* _WHAT THE TASK ASKS_:
Only the pictures are to be dropped, and the rest of the data should be copied exactly.

(Stored items)
*** Block opens ***

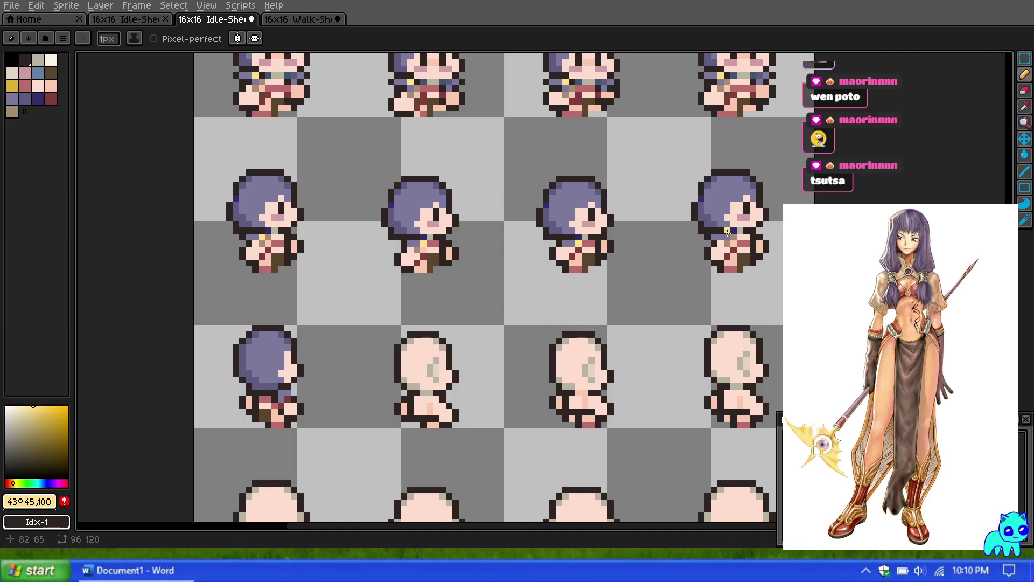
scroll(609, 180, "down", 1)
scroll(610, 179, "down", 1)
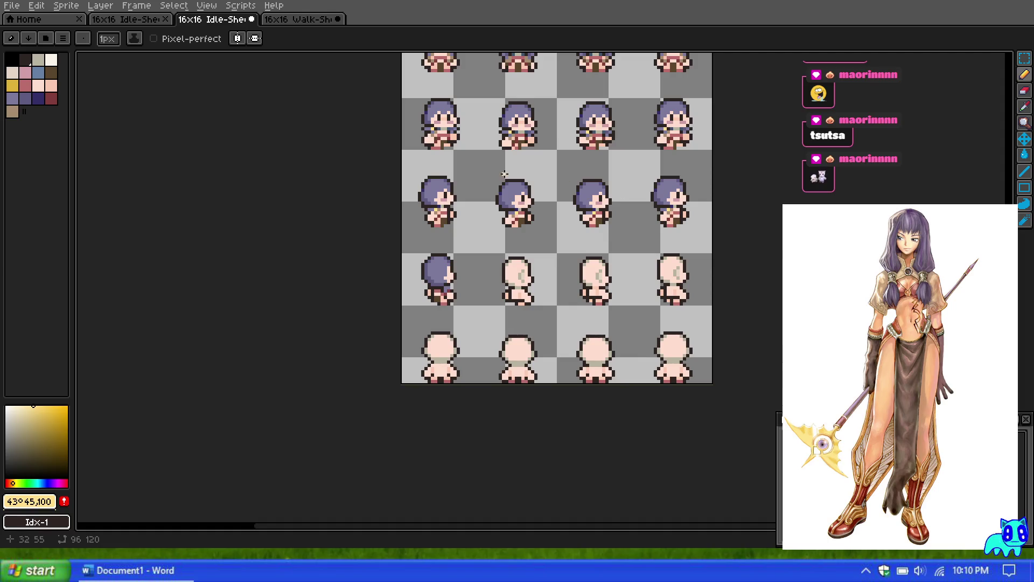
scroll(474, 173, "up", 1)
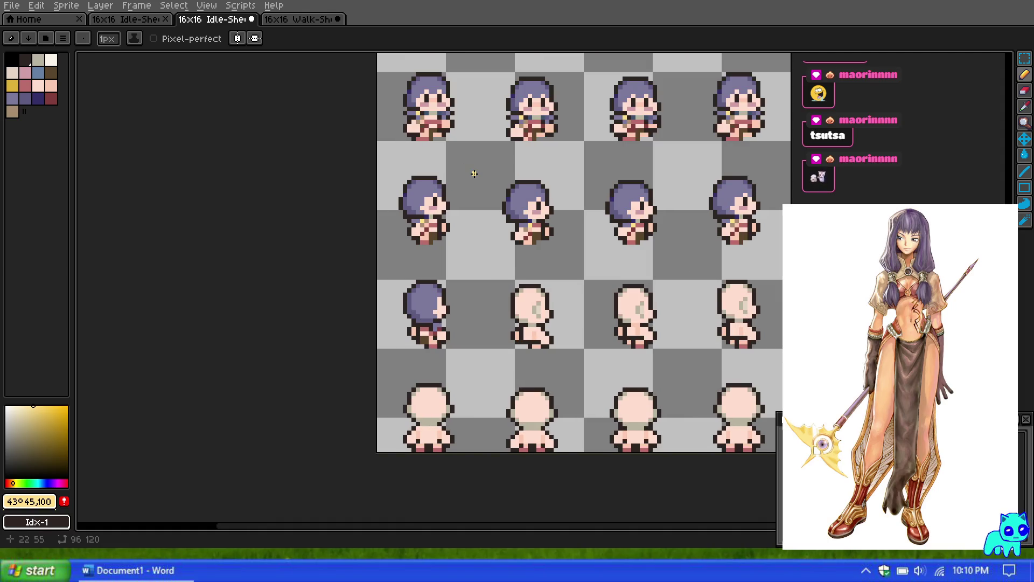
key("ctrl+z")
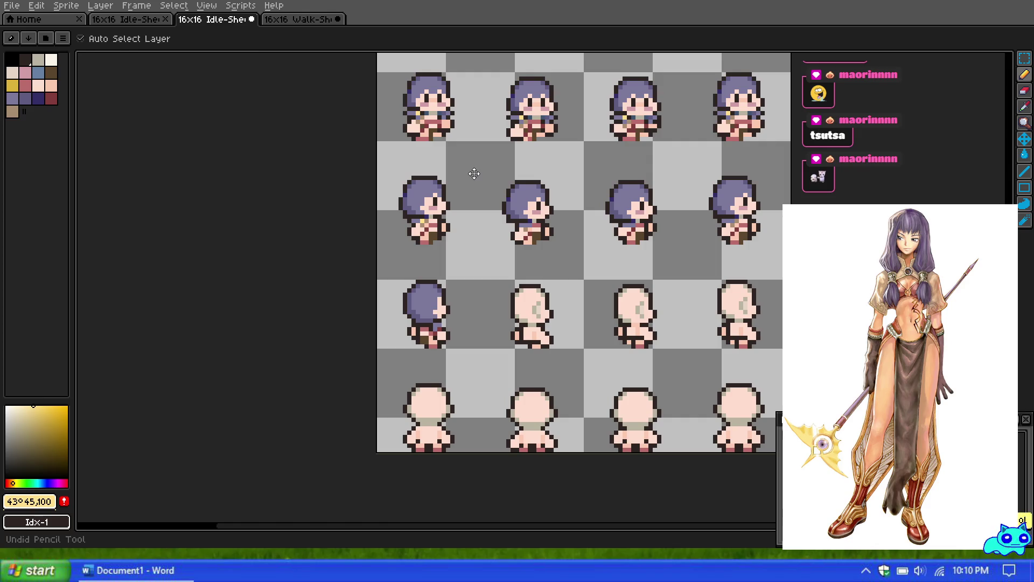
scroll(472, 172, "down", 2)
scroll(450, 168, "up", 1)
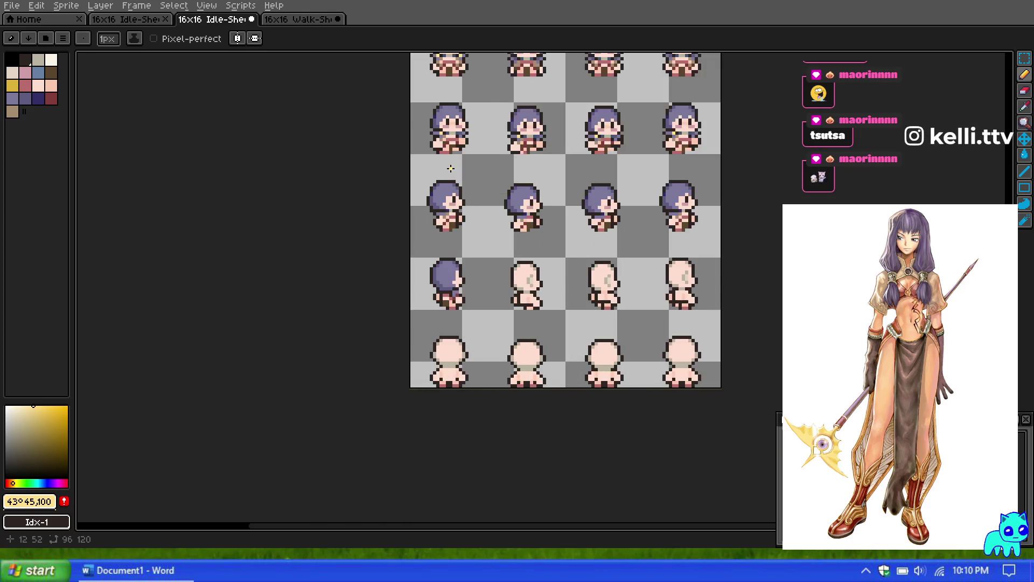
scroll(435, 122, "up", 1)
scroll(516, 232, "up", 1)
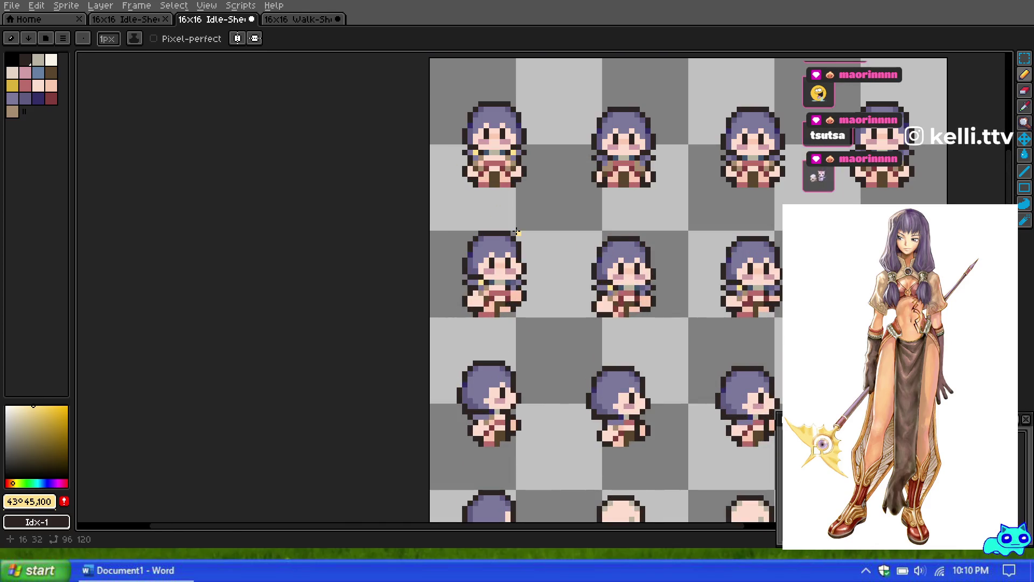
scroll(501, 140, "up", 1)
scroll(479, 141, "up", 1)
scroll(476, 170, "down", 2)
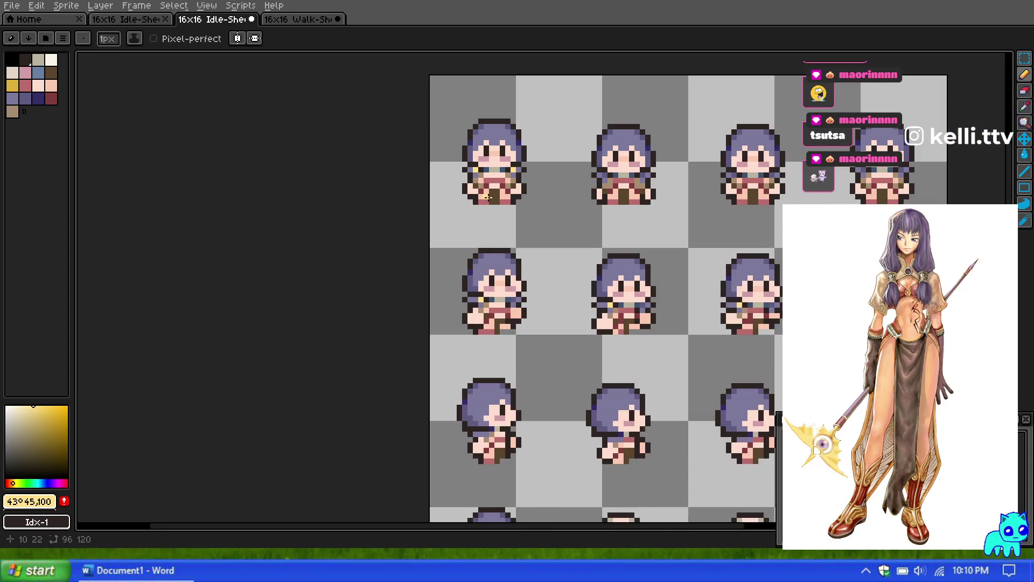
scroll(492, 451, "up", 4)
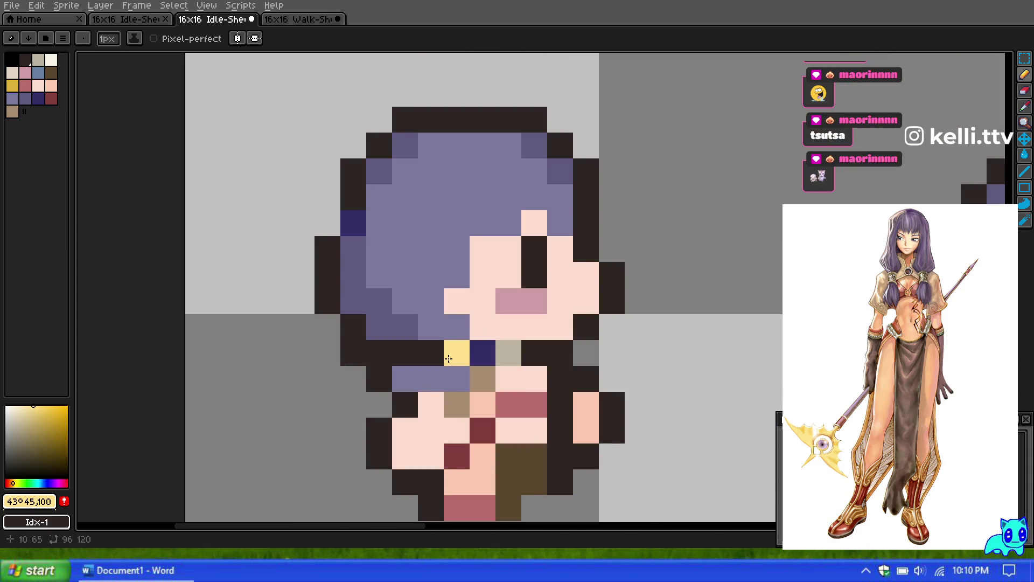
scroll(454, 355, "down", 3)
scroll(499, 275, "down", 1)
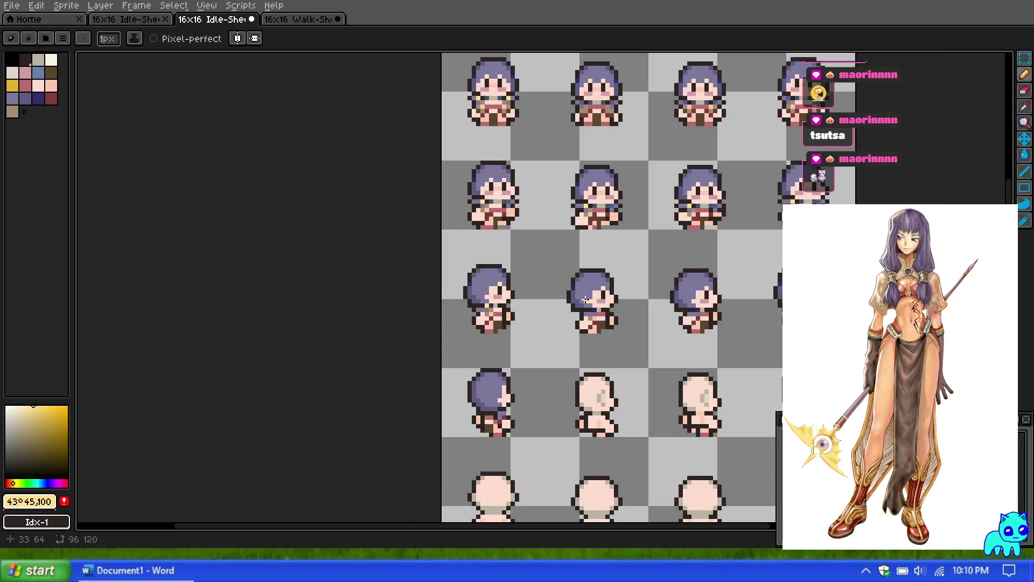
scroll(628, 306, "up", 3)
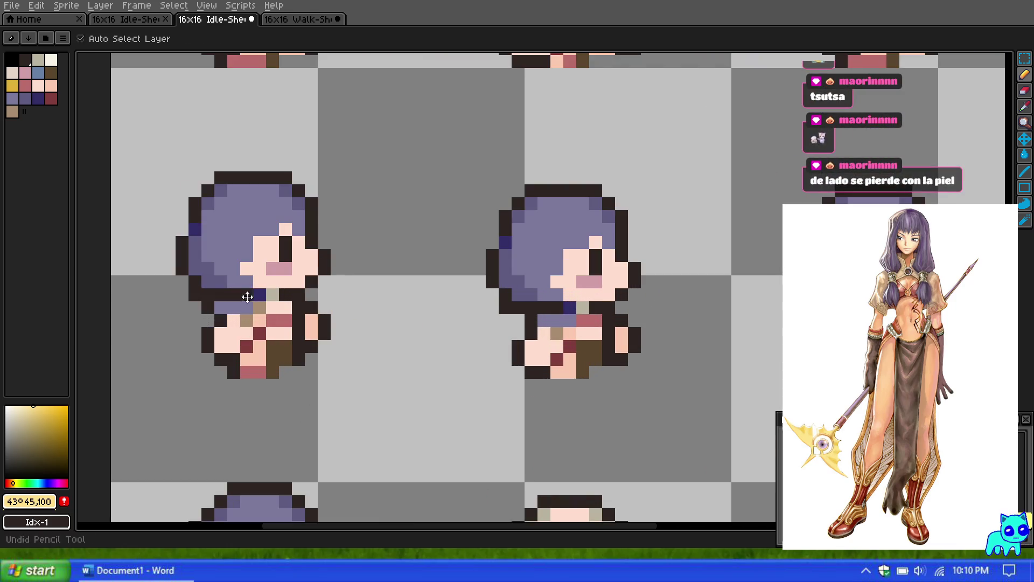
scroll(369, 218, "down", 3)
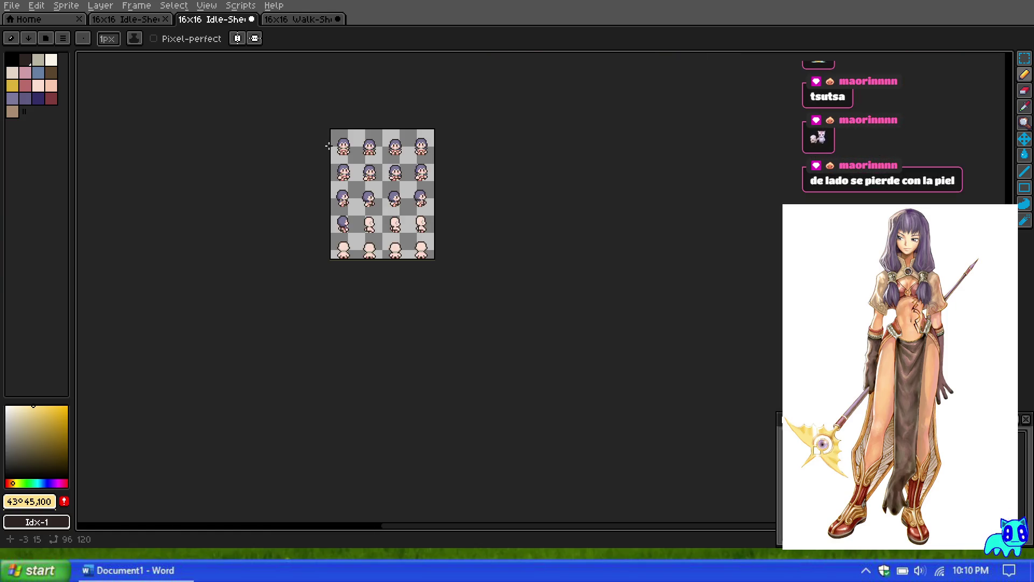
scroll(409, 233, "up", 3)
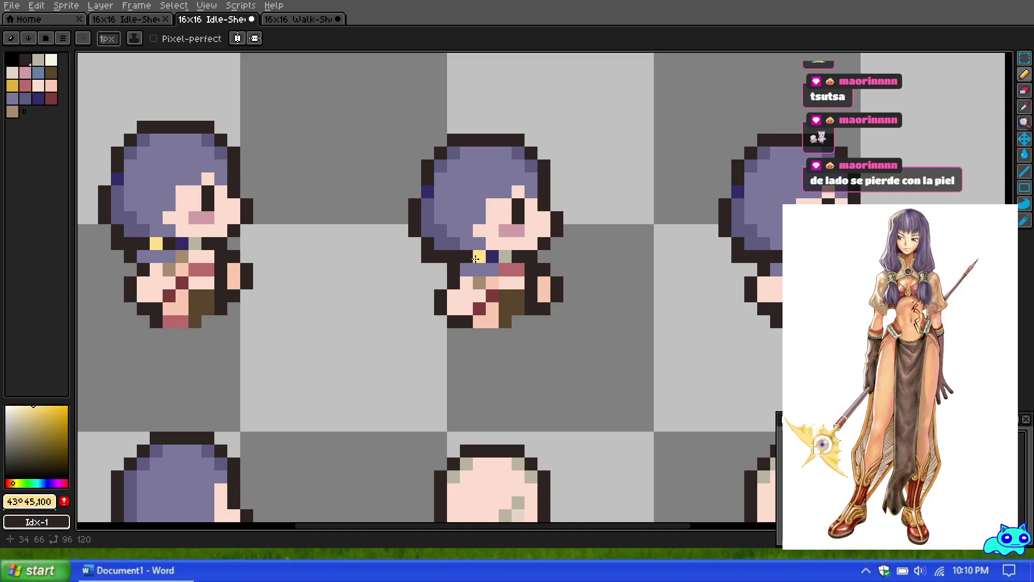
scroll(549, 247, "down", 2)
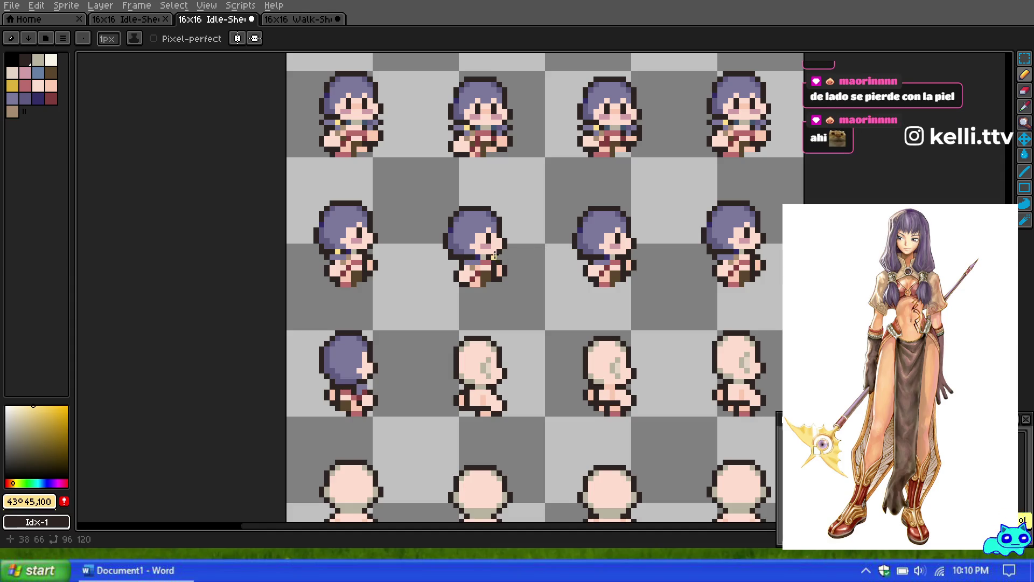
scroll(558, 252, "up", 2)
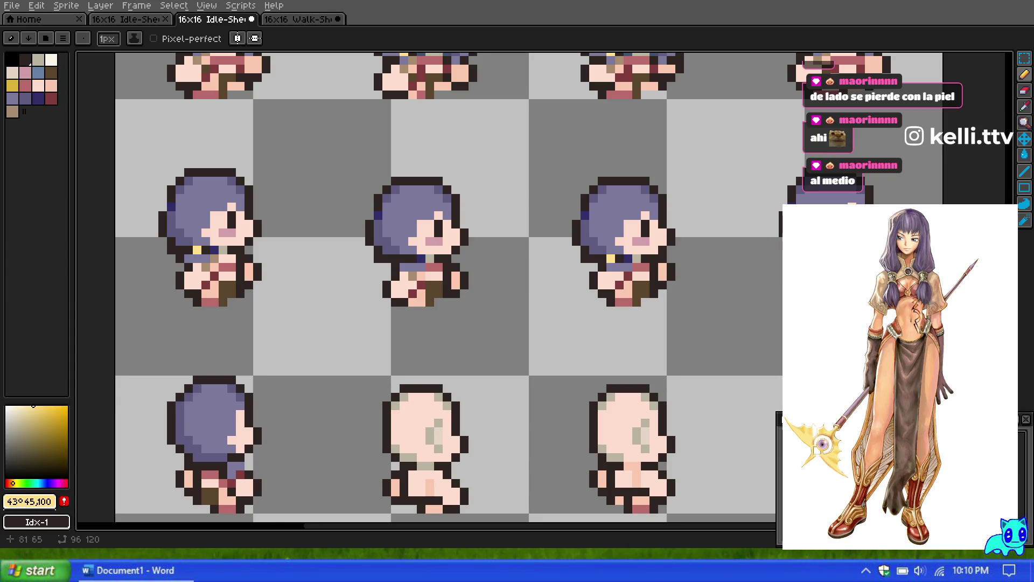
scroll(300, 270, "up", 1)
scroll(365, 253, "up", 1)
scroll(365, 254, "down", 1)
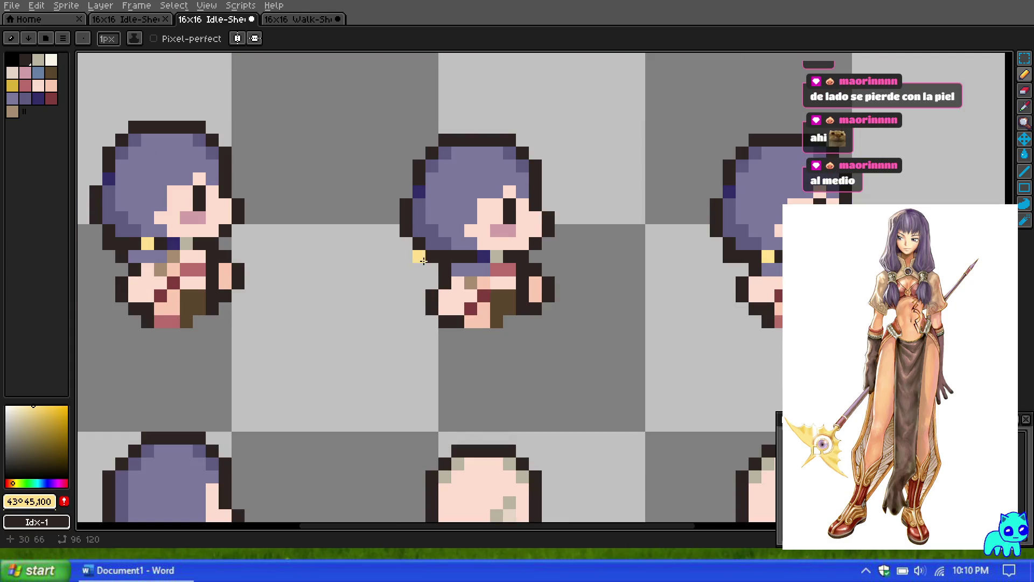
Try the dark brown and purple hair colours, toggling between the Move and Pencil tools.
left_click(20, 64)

*** Block closes ***

* _EXERCISE ANSWER_:
scroll(609, 180, "down", 1)
scroll(610, 179, "down", 1)
scroll(474, 173, "up", 1)
key("ctrl+z")
scroll(472, 172, "down", 2)
scroll(450, 168, "up", 1)
scroll(435, 122, "up", 1)
scroll(516, 232, "up", 1)
scroll(501, 140, "up", 1)
scroll(479, 141, "up", 1)
scroll(476, 170, "down", 2)
scroll(492, 451, "up", 4)
scroll(454, 355, "down", 3)
scroll(499, 275, "down", 1)
scroll(628, 306, "up", 3)
scroll(369, 218, "down", 3)
scroll(409, 233, "up", 3)
scroll(549, 247, "down", 2)
scroll(558, 252, "up", 2)
scroll(300, 270, "up", 1)
scroll(365, 253, "up", 1)
scroll(365, 254, "down", 1)
Try the dark brown and purple hair colours, toggling between the Move and Pencil tools.
left_click(20, 64)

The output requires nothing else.